From ddf5ac257ae63fa5fb301571b4da74389262b06a Mon Sep 17 00:00:00 2001
From: xaedes <xaedes@gmail.com>
Date: Sun, 17 Sep 2023 12:48:17 +0200
Subject: [PATCH] use new/delete for train_state instead of malloc/free

using malloc may result in seg faults when trying to assign string fields
---
 common/train.cpp | 12 ++++++------
 1 file changed, 6 insertions(+), 6 deletions(-)

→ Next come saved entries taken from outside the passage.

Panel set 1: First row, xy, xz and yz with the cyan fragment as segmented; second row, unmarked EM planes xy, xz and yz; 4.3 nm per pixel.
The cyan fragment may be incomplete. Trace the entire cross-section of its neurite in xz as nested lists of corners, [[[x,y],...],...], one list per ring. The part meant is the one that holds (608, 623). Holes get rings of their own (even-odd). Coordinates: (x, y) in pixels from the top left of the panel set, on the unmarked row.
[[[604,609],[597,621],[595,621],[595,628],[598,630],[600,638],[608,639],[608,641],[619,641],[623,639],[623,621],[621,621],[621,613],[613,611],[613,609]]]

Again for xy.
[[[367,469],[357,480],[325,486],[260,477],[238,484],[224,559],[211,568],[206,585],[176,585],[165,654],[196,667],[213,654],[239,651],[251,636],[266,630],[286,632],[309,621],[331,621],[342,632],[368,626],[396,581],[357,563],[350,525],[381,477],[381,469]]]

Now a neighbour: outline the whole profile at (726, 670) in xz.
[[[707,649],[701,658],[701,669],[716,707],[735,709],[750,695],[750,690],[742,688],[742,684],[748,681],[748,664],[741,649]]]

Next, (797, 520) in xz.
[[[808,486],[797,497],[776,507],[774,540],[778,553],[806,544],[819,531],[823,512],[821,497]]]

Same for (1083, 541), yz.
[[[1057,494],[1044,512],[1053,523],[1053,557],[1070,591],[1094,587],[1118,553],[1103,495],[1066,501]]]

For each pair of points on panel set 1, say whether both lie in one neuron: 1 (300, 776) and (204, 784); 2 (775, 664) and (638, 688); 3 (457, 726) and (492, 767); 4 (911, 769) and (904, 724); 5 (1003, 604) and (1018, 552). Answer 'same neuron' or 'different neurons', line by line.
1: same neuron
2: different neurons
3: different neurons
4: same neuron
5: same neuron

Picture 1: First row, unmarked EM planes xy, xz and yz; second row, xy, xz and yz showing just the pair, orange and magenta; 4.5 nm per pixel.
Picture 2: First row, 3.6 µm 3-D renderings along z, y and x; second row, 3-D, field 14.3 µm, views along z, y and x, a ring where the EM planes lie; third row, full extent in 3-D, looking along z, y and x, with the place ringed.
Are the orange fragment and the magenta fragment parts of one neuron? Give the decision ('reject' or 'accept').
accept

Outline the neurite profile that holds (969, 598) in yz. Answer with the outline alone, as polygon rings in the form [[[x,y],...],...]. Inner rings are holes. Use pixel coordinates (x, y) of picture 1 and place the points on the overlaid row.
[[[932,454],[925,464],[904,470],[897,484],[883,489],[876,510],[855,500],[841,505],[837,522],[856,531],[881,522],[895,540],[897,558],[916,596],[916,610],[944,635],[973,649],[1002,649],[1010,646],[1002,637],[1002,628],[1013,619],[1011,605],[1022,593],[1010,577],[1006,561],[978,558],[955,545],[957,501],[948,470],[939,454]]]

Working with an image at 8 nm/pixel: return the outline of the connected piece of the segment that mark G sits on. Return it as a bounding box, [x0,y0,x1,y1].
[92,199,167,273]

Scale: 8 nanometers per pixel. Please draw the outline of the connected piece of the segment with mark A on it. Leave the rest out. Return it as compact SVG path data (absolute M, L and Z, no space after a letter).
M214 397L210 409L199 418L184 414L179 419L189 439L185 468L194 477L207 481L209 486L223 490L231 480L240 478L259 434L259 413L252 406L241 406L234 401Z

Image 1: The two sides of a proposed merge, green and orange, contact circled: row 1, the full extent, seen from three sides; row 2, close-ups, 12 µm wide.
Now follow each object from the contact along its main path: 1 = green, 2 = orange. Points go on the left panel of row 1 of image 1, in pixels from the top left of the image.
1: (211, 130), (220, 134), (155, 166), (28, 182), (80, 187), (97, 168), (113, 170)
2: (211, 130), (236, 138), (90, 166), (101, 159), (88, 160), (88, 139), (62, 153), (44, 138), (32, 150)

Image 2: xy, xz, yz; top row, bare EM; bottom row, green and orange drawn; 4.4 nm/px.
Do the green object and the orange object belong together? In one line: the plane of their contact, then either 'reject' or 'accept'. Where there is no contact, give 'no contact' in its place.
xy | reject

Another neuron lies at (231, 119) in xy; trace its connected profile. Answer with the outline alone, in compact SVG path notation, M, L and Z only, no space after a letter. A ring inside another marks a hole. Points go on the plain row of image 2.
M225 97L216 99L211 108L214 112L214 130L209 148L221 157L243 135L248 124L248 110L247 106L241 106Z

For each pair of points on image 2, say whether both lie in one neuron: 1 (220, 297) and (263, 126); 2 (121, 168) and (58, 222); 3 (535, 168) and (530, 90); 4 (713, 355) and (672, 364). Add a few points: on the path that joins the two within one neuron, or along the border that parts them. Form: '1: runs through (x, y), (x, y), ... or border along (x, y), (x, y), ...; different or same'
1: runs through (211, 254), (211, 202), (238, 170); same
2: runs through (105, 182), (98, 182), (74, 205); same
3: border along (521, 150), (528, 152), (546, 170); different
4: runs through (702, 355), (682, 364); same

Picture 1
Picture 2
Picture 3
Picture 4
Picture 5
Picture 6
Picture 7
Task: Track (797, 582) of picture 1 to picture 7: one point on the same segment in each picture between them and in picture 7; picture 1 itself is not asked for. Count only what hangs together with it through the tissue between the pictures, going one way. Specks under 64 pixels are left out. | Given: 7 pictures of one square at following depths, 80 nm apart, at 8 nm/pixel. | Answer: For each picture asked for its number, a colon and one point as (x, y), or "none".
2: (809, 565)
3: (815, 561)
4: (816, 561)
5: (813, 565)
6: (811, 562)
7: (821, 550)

diff --git a/common/train.cpp b/common/train.cpp
index e54f9b5fe..fd34e026e 100644
--- a/common/train.cpp
+++ b/common/train.cpp
@@ -18,7 +18,7 @@ struct random_uniform_distribution {
 };
 
 struct train_state  * init_train_state() {
-    struct train_state * state = (struct train_state *) malloc(sizeof(struct train_state));
+    struct train_state * state = new struct train_state;
     state->train_its     = 0;
     state->train_samples = 0;
     state->train_tokens  = 0;
@@ -29,16 +29,16 @@ struct train_state  * init_train_state() {
     state->shuffle_rng_state_current = "";
     state->shuffle_rng_state_next    = "";
 
-    state->opt = (struct ggml_opt_context *) malloc(sizeof(struct ggml_opt_context));
-    memset(state->opt, 0, sizeof(struct ggml_opt_context));
+    state->opt = new struct ggml_opt_context;
+    state->opt->ctx = NULL;
     state->opt->params = ggml_opt_default_params(GGML_OPT_ADAM);
 
     return state;
 }
 
 void free_train_state(struct train_state  * state) {
-    free(state->opt);
-    free(state);
+    delete state->opt;
+    delete state;
 }
 
 struct random_normal_distribution * init_random_normal_distribution(
@@ -932,7 +932,7 @@ size_t tokenize_file(
                                     : (i+1 < out_samples_begin.size()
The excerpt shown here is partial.